Na ausência de uma candidatura de esquerda que se coloque como uma alternativa de governo ao PS e à direita, não há uma alternativa de voto categórica. Além de Cavaco e Alegre, restam três hipóteses: Fernando Nobre, o candidato do PCP (que ninguém se lembra e sabe quem é) e o voto em branco de protesto contra toda a actual situação.
Sobre Fernando Nobre, se o BE não o apoia hoje, isto só se deve a que há muito que tinha um acordo com um sector do PS (Alegre e não só). Não que Nobre seja um candidato anticapitalista, que o não é nem nunca será. Mas a sua actividade benemérita em prol de causas humanitárias granjeou-lhe alguma simpatia em vastos sectores de esquerda e mesmo em largos sectores do Bloco. Não é o nosso caso, pois sabemos bem que o seu programa ou as suas ideias políticas não são à esquerda e não diferem muito do programa do PS. Essas razões nos fazem afastar claramente dessa opção de voto.

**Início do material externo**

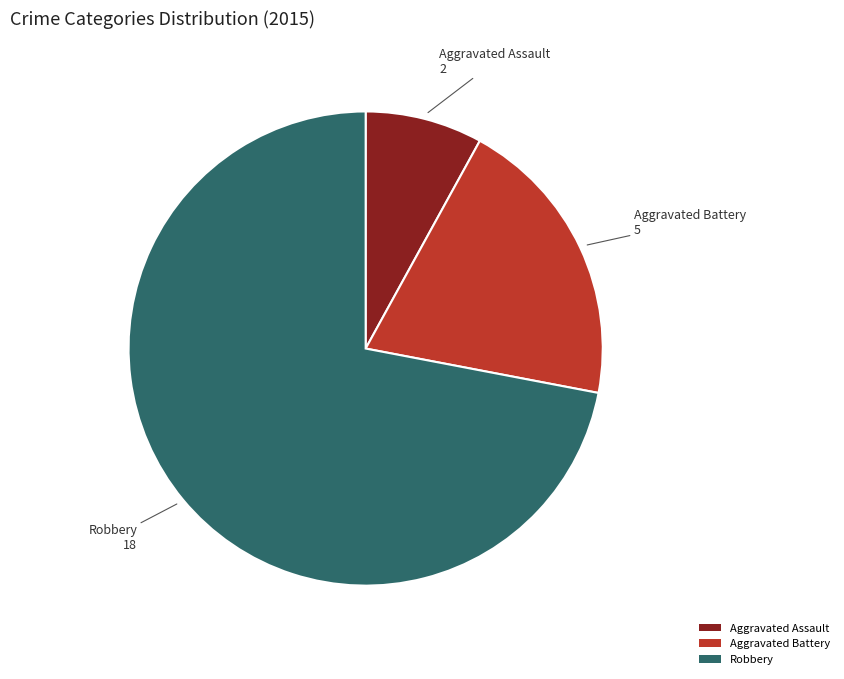

Which category has the biggest portion of the pie?

Robbery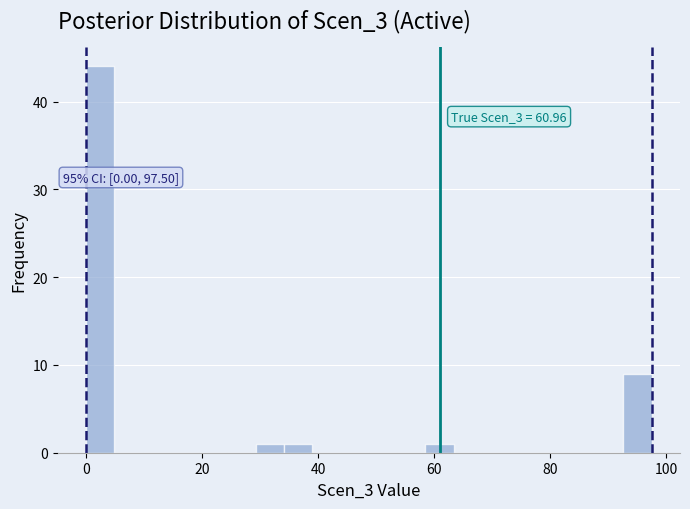

Around what value on the x-axis is the tallest bar? Give the approximate position of its centre, as read against the axis.

2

Resta, portanto, o voto em branco ou no candidato do PCP. Admitimos ambos os votos como votos possíveis, dado que no actual quadro político das candidaturas concretas presentes ao sufrágio, a 23 de Janeiro, não existe qualquer outra possibilidade coerente. Ainda que ambas também tenham desvantagens. Votar branco não é a nossa vocação e votar no candidato do PCP, apesar desse partido se colocar ao lado do BE na contestação ao neoliberalismo reinante, também traz problemas. A candidatura do PCP, a exemplo do que já ocorreu no passado, surge fundamentalmente como uma resposta às necessidades internas do aparelho partidário, e não como uma alternativa de oposição ao regime. Só para dar um exemplo recente, o PCP foi o grande mentor da ideia de retirar toda a possibilidade de que a greve geral pudesse ter mais impacto. Como? Eliminando a possibilidade da convocação de uma grande manifestação de massas na capital do país.
Apesar do que afirmámos, somos conscientes que votar branco ou no candidato do PCP será a forma que inúmeros militantes anticapitalistas vão encontrar para manifestar o que lhes vai na alma, ainda que esse seja também um (outro) mal menor. A lição para o futuro passa por criar as condições para que, em próximas eleições presidenciais, possa vir a existir uma verdadeira candidatura anticapitalista, e é nesse combate que colocamos todos os nossos votos.